Hay dos tipos de transición profesional. La primera es un cambio de rol — de empresa, de sector, de cargo. Lo que hacés cambia. Quién sos, no. Las técnicas convencionales funcionan: CV actualizado, networking activo, búsqueda de oportunidades.
La segunda es diferente. Es una transición de identidad. Lo que fuiste ya no define quién sos. El molde conocido ya no alcanza. Y las técnicas convencionales no solo no ayudan — a veces hacen más ruido y más confusión.
Esta segunda transición es la que atraviesan los ejecutivos senior después de 20 o más años de trayectoria. Y tiene señales específicas que la distinguen — si sabés leerlas.

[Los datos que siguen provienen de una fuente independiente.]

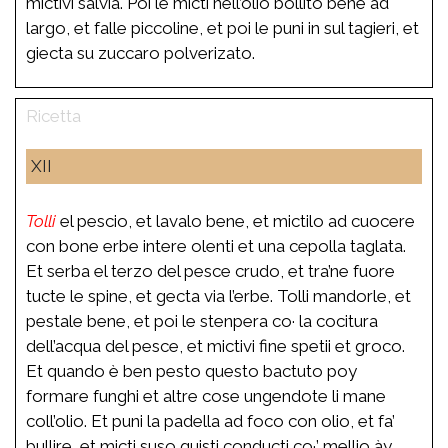
mictivi salvia. Poi le micti nell’olio bollito bene ad
largo, et falle piccoline, et poi le puni in sul tagieri, et
giecta su zuccaro polverizato.
XII
Tolli
el pescio, et lavalo bene, et mictilo ad cuocere
con bone erbe intere olenti et una cepolla taglata.
Et serba el terzo del pesce crudo, et tra’ne fuore
tucte le spine, et gecta via l’erbe. Tolli mandorle, et
pestale bene, et poi le stenpera co· la cocitura
dell’acqua del pesce, et mictivi fine spetii et groco.
Et quando è ben pesto questo bactuto poy
formare funghi et altre cose ungendote li mane
coll’olio. Et puni la padella ad foco con olio, et fa’
bullire, et micti suso quisti conducti co·’ mellio ày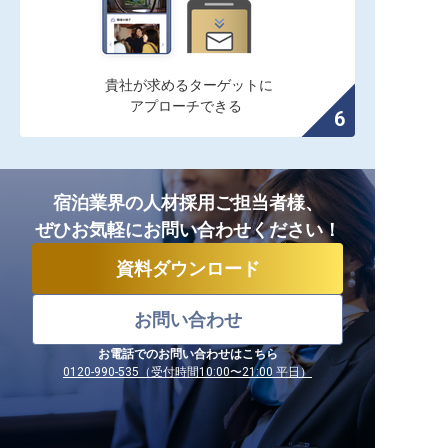
貴社が求めるターゲットに

アプローチできる
宿泊業界の人材採用ご担当者様、
ぜひお気軽にお問い合わせください！
資料ダウンロード
お問い合わせ
お電話でのお問い合わせはこちら
0120-990-535（受付時間10:00〜21:00 平日）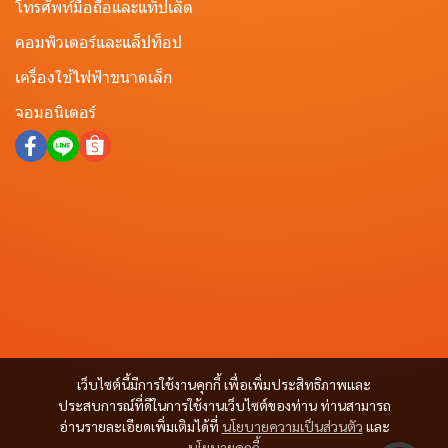
โทรศัพท์มือถือและแท็ปเล็ต
คอมพิวเตอร์และแล็ปท็อป
เครื่องใช้ไฟฟ้าขนาดเล็ก
จอมอนิเตอร์
เว็บไซต์นี้มีการใช้งานคุกกี้ เพื่อเพิ่มประสิทธิภาพและ
ประสบการณ์ที่ดีในการใช้งานเว็บไซต์ของท่าน ท่านสามารถ
อ่านรายละเอียดเพิ่มเติมได้ที่
นโยบายความเป็นส่วนตัว
และ
นโยบายคุกกี้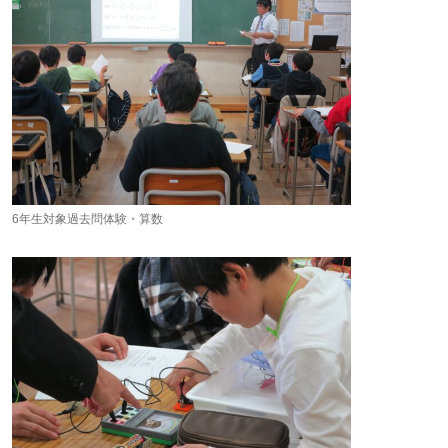
6年生対象過去問体験・算数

El cargo ya no te define — lo tengas o no
No es una crisis de ego. Es una señal de madurez profesional: tu identidad está creciendo más allá de los roles que ocupaste. El trabajo no es encontrar el próximo cargo que te represente — es entender quién sos cuando sacás los cargos de la ecuación.

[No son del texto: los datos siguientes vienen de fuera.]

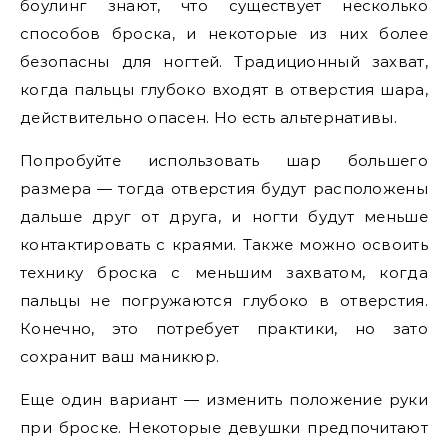
боулинг знают, что существует несколько
способов броска, и некоторые из них более
безопасны для ногтей. Традиционный захват,
когда пальцы глубоко входят в отверстия шара,
действительно опасен. Но есть альтернативы.
Попробуйте использовать шар большего
размера — тогда отверстия будут расположены
дальше друг от друга, и ногти будут меньше
контактировать с краями. Также можно освоить
технику броска с меньшим захватом, когда
пальцы не погружаются глубоко в отверстия.
Конечно, это потребует практики, но зато
сохранит ваш маникюр.
Еще один вариант — изменить положение руки
при броске. Некоторые девушки предпочитают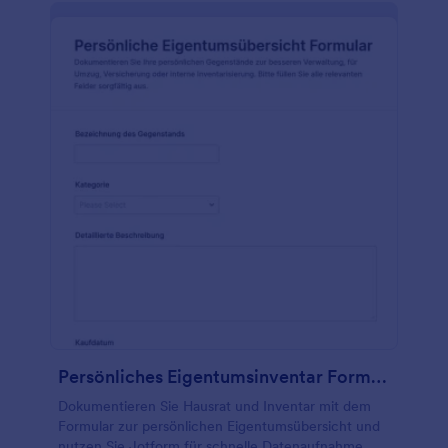
Persönliches Eigentumsinventar Formular
Dokumentieren Sie Hausrat und Inventar mit dem
Formular zur persönlichen Eigentumsübersicht und
nutzen Sie Jotform für schnelle Datenaufnahme,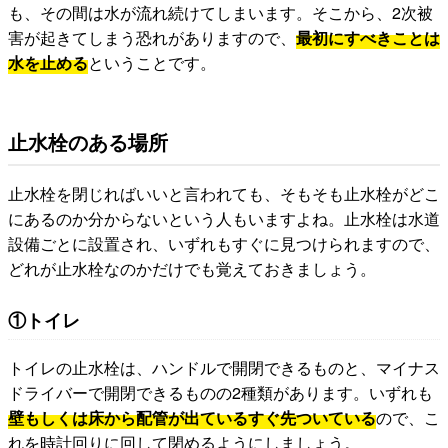
も、その間は水が流れ続けてしまいます。そこから、2次被
害が起きてしまう恐れがありますので、
最初にすべきことは
水を止める
ということです。
止水栓のある場所
止水栓を閉じればいいと言われても、そもそも止水栓がどこ
にあるのか分からないという人もいますよね。止水栓は水道
設備ごとに設置され、いずれもすぐに見つけられますので、
どれが止水栓なのかだけでも覚えておきましょう。
①トイレ
トイレの止水栓は、ハンドルで開閉できるものと、マイナス
ドライバーで開閉できるものの2種類があります。いずれも
壁もしくは床から配管が出ているすぐ先ついている
ので、こ
れを時計回りに回して閉めるようにしましょう。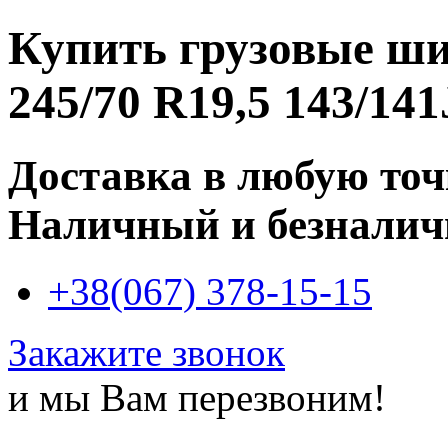
Купить
грузовые ш
245/70 R19,5 143/141
Доставка в любую то
Наличный и безналич
+38(067) 378-15-15
Закажите звонок
и мы Вам перезвоним!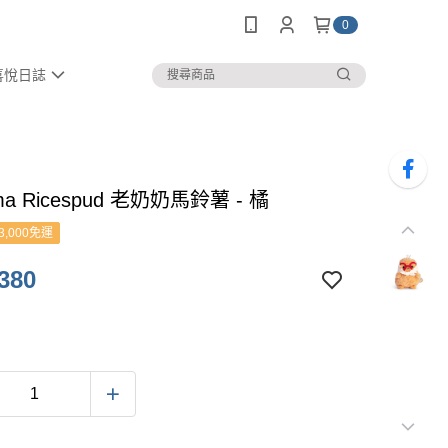
0
喜悅日誌
ma Ricespud 老奶奶馬鈴薯 - 橘
3,000免運
380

"Te preguntan qué hacés y la respuesta ya no te convence. El título que tenías — o que buscarías — no termina de representarte."
Si sacás todos tus títulos y cargos, ¿cómo te describís profesionalmente?
Las propuestas están, pero ninguna termina de cerrar
No es que las propuestas sean malas. Es que el criterio de evaluación cambió — y todavía no está formulado. Hay una dirección sin nombre, pero tu sistema interno ya la usa para evaluar todo lo que aparece.
"Cuando imaginás aceptar, sentís que retrocedés. Buscás razones para rechazar antes de buscar razones para aceptar. Nada encaja del todo."
¿Qué tendría que tener una propuesta para que dijeras que sí sin dudarlo?
Sabés lo que valés, pero no sabés cómo nombrarlo
No es falta de experiencia. Es falta de narrativa. Construiste valor real a lo largo de años, pero sin un lenguaje claro para comunicarlo. Ese lenguaje se construye — no se improvisa.
"Tenés 20 años de experiencia pero el CV no te hace justicia. En conversaciones de trabajo, no terminás de articular tu propuesta."
Si tuvieras que explicar en dos oraciones qué problema único resolvés, ¿qué dirías?
Cuanta más urgencia sentís, menos claridad tenés
La urgencia es el enemigo de la claridad. Cuando el cuerpo dice "apurate", la mente hace lo opuesto a lo que necesita. La claridad requiere parar, no acelerar. Eso es contraintuitivo — y por eso pocas personas lo hacen.
"Cada semana tomás más acción pero no avanzás más. La presión sube. La claridad no mejora. Empezás a considerar opciones que antes descartarías."
Si el tiempo no fuera una presión, ¿qué decisión tomarías que hoy no te permitís?
Estás esperando que algo se acomode — y no se acomoda
Este tipo de transición requiere trabajo estructurado — no solo tiempo. La claridad no aparece esperando. Aparece haciendo un proceso específico. El tiempo sin método prolonga el desgaste.
"Llevás más tiempo del que esperabas en este limbo. Las personas cercanas ya no saben qué aconsejarte. Cada semana algo se va acumulando."
¿Cuánto tiempo llevás en este momento? ¿Qué cambió desde que empezó?
La claridad no aparece
esperando.
Reconocer estas señales es el primer paso. El segundo es entender que este tipo de transición no se resuelve con más CV, más networking o más espera. Se resuelve con un proceso estructurado que empieza por la identidad — no por el mercado.
No estás perdido/a. Estás desalineado/a. Y eso tiene solución con estructura y acompañamiento específico.